Estos cambios conducirán a la revuelta de la casta de los samuráis liderada por Saïgo Takamori reprimida en Kagoshima en 1877. Los esfuerzos de Japón se aprovechan rápidamente. Ganó la primera guerra chino-japonesa en 1895, y así inició una política de expansión territorial (anexión de Formosa por el Tratado de Shimonoseki de 1895). Pero fue la victoria contra Rusia en 1905 con la captura de Port Arthur (2 de enero de 1905) y la victoria naval de Tsushima (27 de mayo de 1905) lo que le dio a Japón su papel como la primera potencia internacional no occidental. Con el Tratado de Portsmouth, Japón obtiene el sur de Sakhalin (karafouto), Port Arthur, el protectorado sobre Corea y el sur de Manchuria. En el espacio de tres décadas, el estudiante ha alcanzado a sus maestros a costa de un inmenso salto nacional. En 1905 Japón anexó Corea (Khosen).

El período Taisho (1912-1926)

Cuando el emperador Meiji murió en 1912, el poder pasó a su hijo, Yoshihito, quien reinó como Taisho. Pero este último, aquejado de las consecuencias de la meningitis, no puede ocupar el poder y deja que los políticos dirijan Japón. Japón declara la guerra a Alemania pero se niega a participar en operaciones en Europa (1914). Sin embargo, obtendrá todas las antiguas posesiones alemanas, incluidos varios territorios en China, lo que le permite consolidar sus posiciones en Manchuria, incluso si tiene que liberar la provincia de Liaodong, que es particularmente estratégica. La ocupación de Vladivostok tuvo lugar en 1917. En 1919 estallaron graves disturbios en Corea, anexada en 1905 por Japón. Durante el funeral del ex emperador de Corea, grupos nacionalistas se rebelan contra el ocupante japonés. La represión es terrible. En 1921, el debilitado emperador Taisho nombró regente a su hijo Hiro-Hito para gobernar en su lugar. En un ambiente político liberal y marcado por un fuerte crecimiento económico, Japón fue azotado el 1 de septiembre de 1923 por un inmenso terremoto que destruyó gran parte de Tokio y Yokohama, provocando cientos de miles de muertos, la mayoría de ellos sucumbiendo en los incendios que asolan la ciudad construida de madera. El emperador Taisho murió en diciembre de 1926.

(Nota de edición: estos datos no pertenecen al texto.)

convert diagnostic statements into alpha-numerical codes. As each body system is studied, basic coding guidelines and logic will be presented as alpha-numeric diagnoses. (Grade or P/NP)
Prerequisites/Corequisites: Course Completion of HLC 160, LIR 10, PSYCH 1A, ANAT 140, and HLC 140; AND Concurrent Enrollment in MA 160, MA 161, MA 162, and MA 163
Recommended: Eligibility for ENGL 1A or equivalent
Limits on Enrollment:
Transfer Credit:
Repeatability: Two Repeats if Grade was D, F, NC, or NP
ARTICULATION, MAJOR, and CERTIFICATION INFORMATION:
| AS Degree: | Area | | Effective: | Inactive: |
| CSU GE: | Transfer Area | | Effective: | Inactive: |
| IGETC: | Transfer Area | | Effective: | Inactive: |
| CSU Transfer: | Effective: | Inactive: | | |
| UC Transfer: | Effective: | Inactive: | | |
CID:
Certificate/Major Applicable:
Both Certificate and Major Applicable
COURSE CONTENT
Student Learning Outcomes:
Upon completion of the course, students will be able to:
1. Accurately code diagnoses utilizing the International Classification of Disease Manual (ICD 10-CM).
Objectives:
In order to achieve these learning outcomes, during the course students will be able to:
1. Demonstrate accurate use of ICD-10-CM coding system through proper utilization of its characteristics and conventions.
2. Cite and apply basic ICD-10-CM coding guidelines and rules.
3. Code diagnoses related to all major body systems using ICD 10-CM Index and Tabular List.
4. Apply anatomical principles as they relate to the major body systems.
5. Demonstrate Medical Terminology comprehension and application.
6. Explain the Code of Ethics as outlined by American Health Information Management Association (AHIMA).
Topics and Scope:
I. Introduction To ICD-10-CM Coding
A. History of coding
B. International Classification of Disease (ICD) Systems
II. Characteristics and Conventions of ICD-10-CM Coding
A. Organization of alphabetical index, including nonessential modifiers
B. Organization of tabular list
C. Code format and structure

Emperor Taishō, Photo by jbeaulieu on Foter
Pearl Harbor, Photo by Paul M Walsh on Foter

El período Showa, la era de la paz ilustrada (1926-1989)

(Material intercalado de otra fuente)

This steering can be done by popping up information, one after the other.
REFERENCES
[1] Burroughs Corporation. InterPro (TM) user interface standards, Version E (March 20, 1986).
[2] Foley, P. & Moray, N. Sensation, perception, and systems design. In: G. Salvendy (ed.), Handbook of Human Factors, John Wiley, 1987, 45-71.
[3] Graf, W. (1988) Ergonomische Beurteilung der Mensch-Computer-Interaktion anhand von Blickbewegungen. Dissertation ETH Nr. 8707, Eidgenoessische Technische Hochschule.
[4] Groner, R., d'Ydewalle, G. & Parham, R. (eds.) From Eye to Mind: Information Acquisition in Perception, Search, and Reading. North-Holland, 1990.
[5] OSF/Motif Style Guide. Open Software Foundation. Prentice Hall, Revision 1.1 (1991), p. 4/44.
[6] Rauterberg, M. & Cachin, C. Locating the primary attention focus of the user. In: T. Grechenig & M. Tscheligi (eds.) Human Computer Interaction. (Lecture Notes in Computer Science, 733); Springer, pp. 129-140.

La era Showa es el período de la historia japonesa cuando el emperador Hirohito reinó en el país desde el 25 de diciembre de 1926 hasta el 7 de enero de 1989. Este fue el reinado más largo de cualquier emperador japonés. La primera parte del reinado de Hirohito se caracteriza por fuertes influencias nacionalistas (nacionalismo japonés: pacto tripartito con Alemania e Italia (1940)) e imperialistas (memorando del general Tanaka, inicio de la expansión hacia China).

Los japoneses atacaron Pearl Harbor en 1941, desencadenando la Batalla del Pacífico (Guadalcanal, Midway…). Después de los bombardeos atómicos de Hiroshima y Nagasaki (1945), y la rendición de Japón durante la Segunda Guerra Mundial, la ocupación de Japón por parte de los estadounidenses se prolongó hasta 1952.

Tras el Tratado de San Francisco con 48 países occidentales (1951), Japón perdió todas sus conquistas desde 1854 pero recuperó su soberanía.